Doch der Streit wegen der russischen Übergriffe auf die Ukraine ist weiter ungelöst. Verhandlungen über eine internationale Friedenstruppe für das Kriegsgebiet im Osten der Ex-Sowjetrepublik kommen nicht voran. Sanktionen belasten Russland wie auch die Wirtschaft in der EU.

Im syrischen Bürgerkrieg kritisiert der Westen die Brutalität des russischen Eingreifens zugunsten von Präsident Baschar al-Assad, kann aber nicht viel dagegen tun. Das Verhältnis Russlands zu den USA ist zerrüttet. Vorhersehbar ist nur eine gewisse außenpolitische Ruhepause, bis Russland die Fußball-WM im Sommer hinter sich gebracht hat.

Im Innern geht Putin in das 19. Jahr seiner Herrschaft als Präsident oder Ministerpräsident. Er hat den letzten Langzeitchef im Machtzentrum Moskaus überrundet - Leonid Breschnew, der von 1964-82 regierte. Der sowjetische Generalsekretär versprach wie Putin Stabilität, die dann aber in einen langen Stillstand überging.

Gesellschaft und Medien sind seit Putins Regierungsbeginn im Jahr 2000 unter enge Kontrolle genommen worden. Polizei und Geheimdienste greifen durch. Der Staat beherrscht die Wirtschaft, in den Rohstoffkonzernen sitzen seine Freunde oder Ex-Geheimdienstler. Die zwölftgrößte Volkswirtschaft wächst, aber zu langsam, um den Abstand zu den führenden Industriestaaten zu verringern.

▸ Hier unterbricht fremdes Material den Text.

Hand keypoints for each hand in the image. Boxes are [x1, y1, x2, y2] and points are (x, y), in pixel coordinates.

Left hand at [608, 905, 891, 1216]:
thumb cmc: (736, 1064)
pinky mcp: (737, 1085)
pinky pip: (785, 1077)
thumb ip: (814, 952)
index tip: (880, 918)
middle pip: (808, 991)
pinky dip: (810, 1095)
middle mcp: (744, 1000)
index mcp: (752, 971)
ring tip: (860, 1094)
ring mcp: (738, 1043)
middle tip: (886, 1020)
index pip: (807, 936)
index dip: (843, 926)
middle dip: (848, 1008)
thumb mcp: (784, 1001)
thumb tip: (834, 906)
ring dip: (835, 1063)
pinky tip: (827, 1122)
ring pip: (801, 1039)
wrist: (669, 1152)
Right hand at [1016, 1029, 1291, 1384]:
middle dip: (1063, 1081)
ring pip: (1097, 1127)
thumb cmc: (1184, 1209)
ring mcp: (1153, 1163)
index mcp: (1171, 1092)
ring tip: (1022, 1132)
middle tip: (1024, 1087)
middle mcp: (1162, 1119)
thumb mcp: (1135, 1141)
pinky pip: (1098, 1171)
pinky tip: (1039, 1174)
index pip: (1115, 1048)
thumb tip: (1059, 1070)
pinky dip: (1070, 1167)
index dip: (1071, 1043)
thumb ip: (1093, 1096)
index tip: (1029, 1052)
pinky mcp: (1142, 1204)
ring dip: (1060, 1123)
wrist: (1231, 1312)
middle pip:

Offiziell dauert Putins neue Amtszeit bis 2024, er wird dann 71 Jahre alt sein. Laut Verfassung muss er dann ausscheiden. Doch damit stellt sich mit Putins Wiederwahl nun die Frage der Nachfolge. Die Kämpfe in der Elite um Einfluss werden zunehmen. Überraschungen sind nicht ausgeschlossen. Wie sein Vorgänger Boris Jelzin könnte Putin vorzeitig abtreten. Oder er könnte noch länger an der Macht festhalten - durch eine Änderung der Verfassung oder auf einem neuen Spitzenposten. Dann wäre der Ex-Geheimagent tatsächlich so etwas wie ein neuer russischer Zar.